Senior Liens - Foreclosure

HOA boards are required to collect delinquent assessments to avoid breaching their fiduciary duty: Given that some owners are upside down in their mortgages (they owe more than the property is worth), some cease paying their mortgages and HOA assessments.

To protect the HOA and its members, boards should record a lien against delinquent owners. In addition, boards should record a blanket Request for Notice Under Civil Code Section 29246 so they can quickly learn of the new owner's Identity whenever a lender forecloses. To illustrate how the foreclosure process works, assume the following liens are on a unit/lot.

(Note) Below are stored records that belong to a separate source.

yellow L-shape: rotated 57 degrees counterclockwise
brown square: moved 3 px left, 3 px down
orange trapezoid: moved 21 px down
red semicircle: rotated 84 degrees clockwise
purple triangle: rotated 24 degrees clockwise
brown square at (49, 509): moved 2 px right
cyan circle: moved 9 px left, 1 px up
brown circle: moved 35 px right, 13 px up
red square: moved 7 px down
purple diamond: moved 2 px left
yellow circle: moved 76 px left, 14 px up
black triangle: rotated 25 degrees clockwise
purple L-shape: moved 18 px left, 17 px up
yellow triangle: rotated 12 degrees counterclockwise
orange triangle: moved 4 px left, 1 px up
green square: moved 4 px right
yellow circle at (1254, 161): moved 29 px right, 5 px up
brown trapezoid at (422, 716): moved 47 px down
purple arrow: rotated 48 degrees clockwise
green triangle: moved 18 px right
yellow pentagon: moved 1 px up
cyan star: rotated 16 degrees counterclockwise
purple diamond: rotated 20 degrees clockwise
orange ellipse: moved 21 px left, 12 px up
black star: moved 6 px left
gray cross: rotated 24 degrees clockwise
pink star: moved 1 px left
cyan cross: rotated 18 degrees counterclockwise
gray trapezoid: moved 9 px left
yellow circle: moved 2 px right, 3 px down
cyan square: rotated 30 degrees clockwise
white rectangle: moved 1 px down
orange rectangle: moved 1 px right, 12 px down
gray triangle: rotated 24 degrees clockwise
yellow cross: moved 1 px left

• First mortgage of $600,000 on property worth $500,000, and

• HOA's assessment lien for $10,000,

If the first mortgage holder (senior lien holder) forecloses ahead of the HOA, the HOA's lien will be extinguished and the $10,000 owed by the delinquent owner becomes unsecured. However, the HOA can still make a claim on any surplus funds resulting from the first mortgage holder's sale. In most cases there are none. Even though the HOA's secured position is extinguished, it can still sue the former owner for a money judgment.

If the mortgage holder begins foreclosure ahead of the HOA, the board should still proceed with its own collection action. Waiting for the lender is a bad idea since the bank's sale might be delayed for a long period of time, and would leave the HOA even further behind in its collection efforts. Lender foreclosures may be delayed because:

• The lender is slow to pursue the sale due to internal issues,

• The lender makes a conscious decision not to sell because it does not want the property in its portfolio,

• The owner works out a repayment plan with the lender,

• The owner stops the sale by curing the default, or

• The owner negotiates a short sale with the lender.